EDITORIAL

Close income gap in sustainable way

With income inequality a social and governance challenge everywhere, it is encouraging that Singapore is making some strides in raising the lot of its bottom earners. This is indicated in this group's rate of income growth and better living standards, captured in the Household Expenditure Survey for the 2008-2013 period. Targeted state support helped, along with higher rates of wage increase for low-income workers - a goal of the Government and unions.

These gains are hard won. The wealth gap will remain formidable, mitigated as much as it is fiscally possible for the Government to do so through subsidies and direct transfers. The point to note is that state support has to be matched by a willingness on the part of lower-income earners to help themselves by raising their value to employers and, thus, their income.

Against the composite 5.3 per cent rise in income growth over the five-year reporting period, the bottom 20 per cent achieved the highest rate of 6.6 per cent annually (against 4.5 per cent in the previous five years). They were also spending on typically middle-class items like cable TV, broadband and smartphones, besides meals out and the occasional vacation. Workfare payments and subsidies for rent, health and education formed a good part of household income. For one- and two-room HDB families, transfers and subsidies were equal to household income per member. These are numbers that deserve to be pondered on by all.
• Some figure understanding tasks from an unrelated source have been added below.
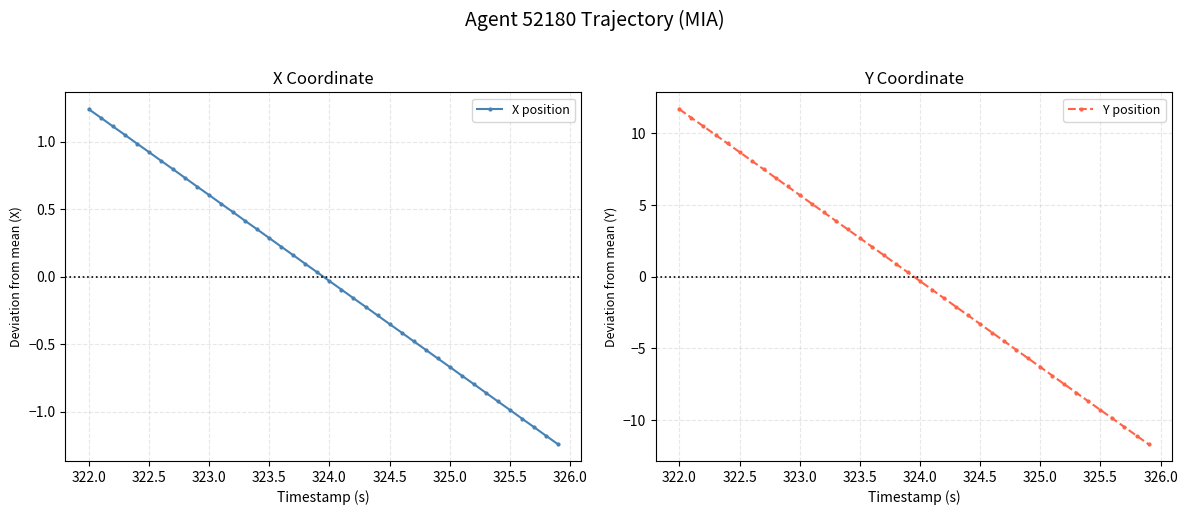

List the series in order of their peak value, highest first.

Y position, X position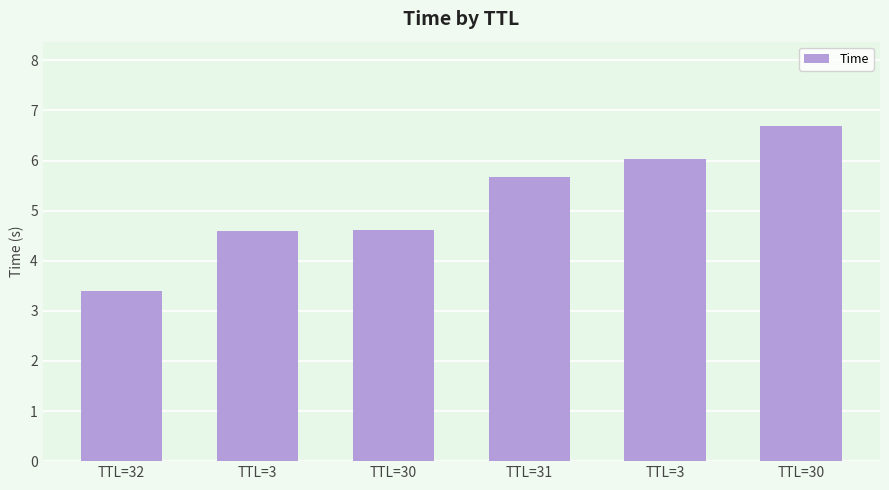

How many bars are there in total?

6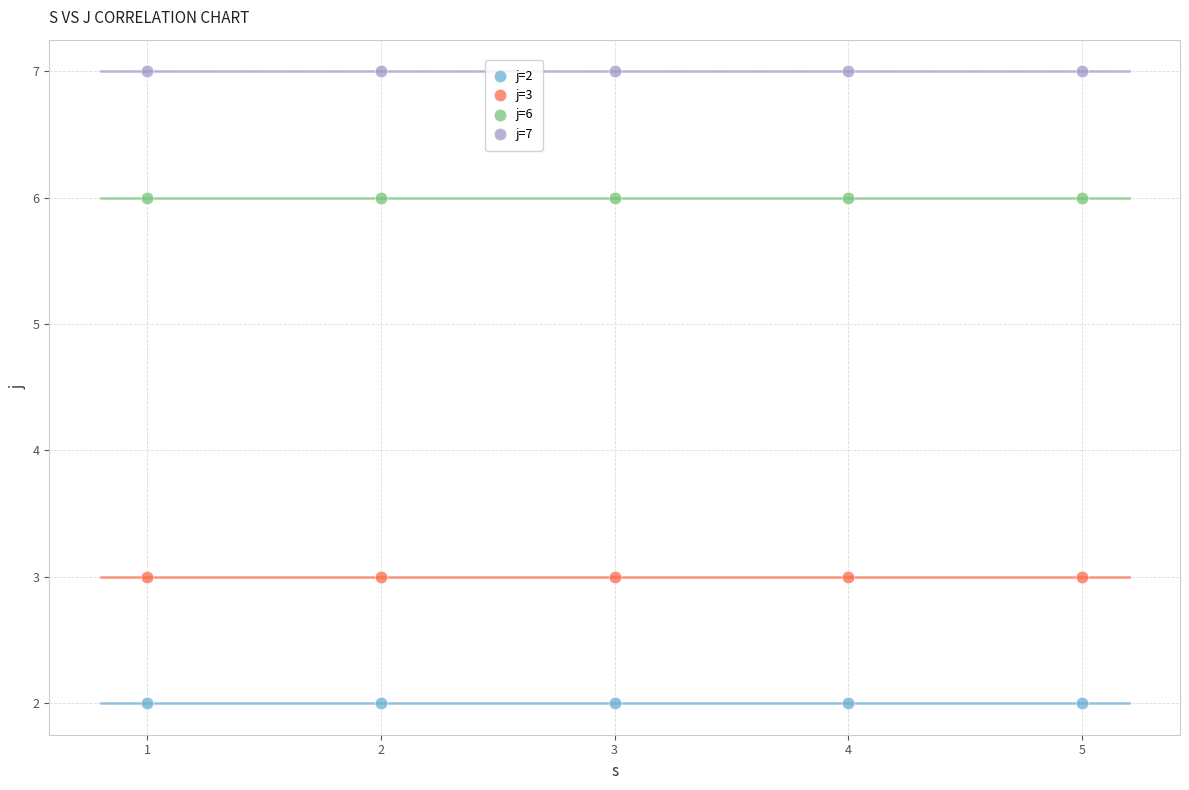

Which series contains the highest Y value?

j=7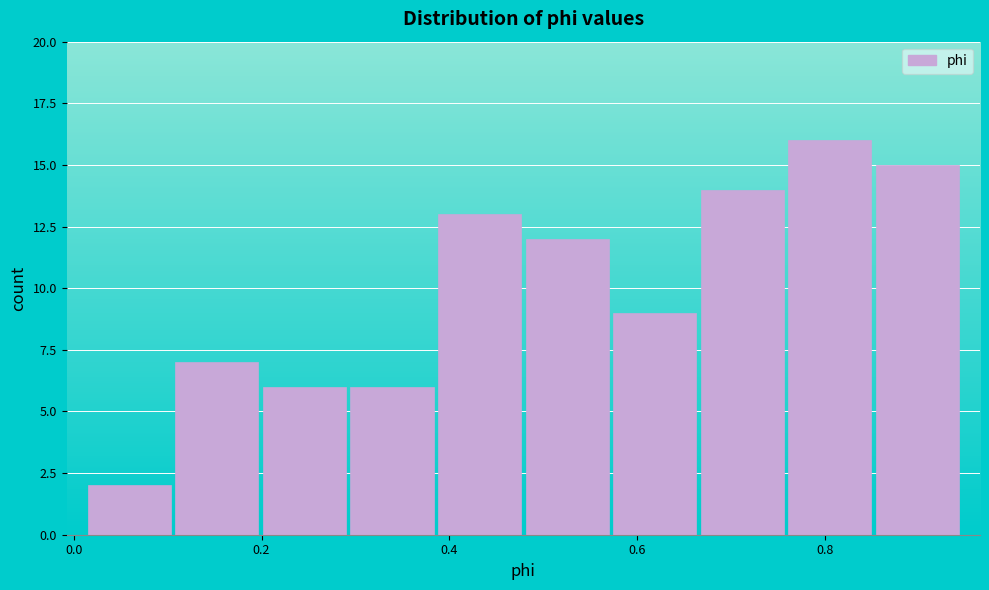

Reading left to right, list every bar in this chart as the range it spans on the x-axis followed by its height. Neither the bar edges nor the heights are printed on the chart, so give them approximately, as read against the axes.

0.02 to 0.10: 2
0.10 to 0.20: 7
0.20 to 0.30: 6
0.30 to 0.38: 6
0.38 to 0.48: 13
0.48 to 0.58: 12
0.58 to 0.66: 9
0.66 to 0.76: 14
0.76 to 0.86: 16
0.86 to 0.94: 15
Such aid replicated across the spectrum of the least-endowed workers is a state commitment that can be sustained only if the economy remains strong. So far, it has been good. But the people have been primed to expect slower growth in Singapore's qualitative phase, where there will be less reliance on foreign-labour input in favour of smart processes and productivity gains. The cries of dismay from sectors that have grown accustomed to cheap labour suggest that the conversion will not be without pain. As for lower-income workers, there is no substitute for raising skills. As noted, there is an array of state programmes available to them. Regrettably, a good number of employers are still not accommodating enough to make time for what they see as "disruptions" to operations.

One factor that is beyond control is inflation as it will erode lower earners' spending power. The annual average inflation was 3.1 per cent in the Household Survey's sampling period. This was manageable relative to the income growth of the bottom fifth. Efforts to control imported inflation by keeping the dollar strong are in hand, but the low-income band will be exposed if creeping inflation begins to run ahead of wage growth.